> _PROVIDED PASSAGE_:
_ _ _ _

What went up like a Bastille Day rocket came down like Louis 16th’s head. The Information Age seemed to offer little knowledge or wisdom to guide investors. A company that was worth a billion dollars one day was thought to be worth less than 5% of that a few days later. The “efficient” market seemed to have no idea a stock should really be worth.

Broad.com was considered a $100 stock last December. By March, the market judged it worth $250. A month later, the collective wisdom of investors sent it back to $100. And now…guess what…it’s at $240 again.

There are only two sources of knowledge – as I pointed out a day or two ago. But investors ignored them both. New investors had no personal experience with booms and busts. Nor did they rely on the experience of others, embedded in the rules and customs of stock market investing. They didn’t know a P/E from a rhubarb pie. And they could care less.

Nor was logic much help. “[S]imple arithmetic,” says Byron, “didn’t stop …W.R. Hambrecht.” Why? “Fee-obsessed underwriters…couldn’t say no to seven-and eight-digit commissions. [They] set the merry-go-round whirling to create a market for deals that had crash and burn tattooed all over them.”

Freed from the arithmetic of reason (which is unreliable in any case) and the deaf to the voice of experience…investors, as well as investment pros, were left prey to the basest human emotions – fear and greed.

We have seen plenty of greed over the last few years. The fear is still ahead.

Until Monday,

Bill Bonner

Baltimore, Maryland July 14, 2000

P.S. The excitement of the early stages of the Internet revolution has come and gone. Heads are beginning to roll. The Terror is next.

*** “Growth stocks are back in vogue,” said one analyst yesterday as the summer rally continued. He referred to the shift in enthusiasm from the Dow to the Nasdaq.

*** The Dow rose only 5.3 points. But the Nasdaq managed a 75-point increase.

_ _ _ _

> _DATA BELOW_:

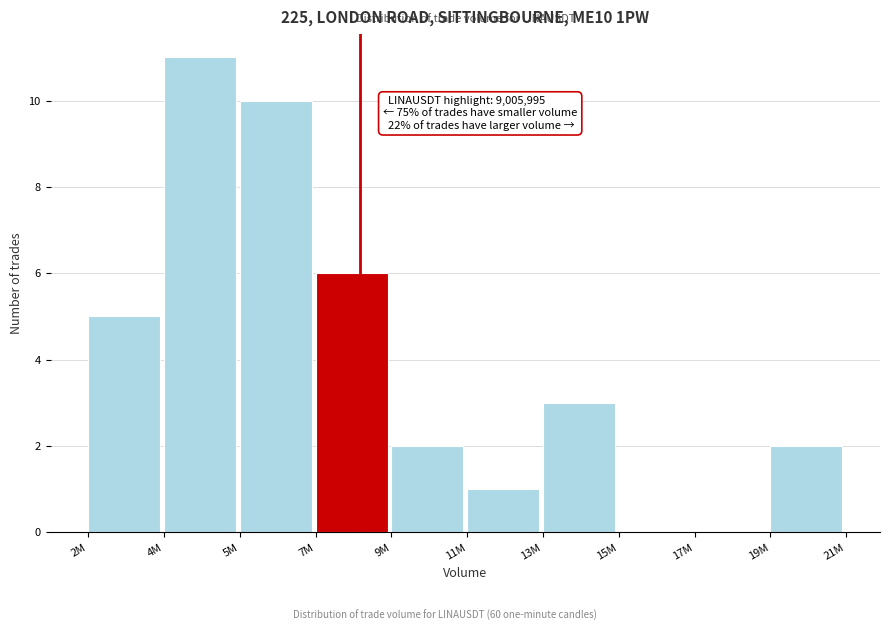

Reading left to right, transcribe all the data shown in this chart.

2M=5	4M=11	5M=10	7M=6	9M=2	11M=1	13M=3	15M=0	17M=0	19M=2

_ _ _ _

> _DIRECTIVE_:
Turn the paragraph of the stock market commentary that begins "Broad.com was considered" into a short list, keeping its main facts.

> _REPLY_:
- Last December: Broad.com was considered a $100 stock.
- March: the market judged it worth $250.
- A month later: investors sent it back to $100.
- Now: it is at $240 again.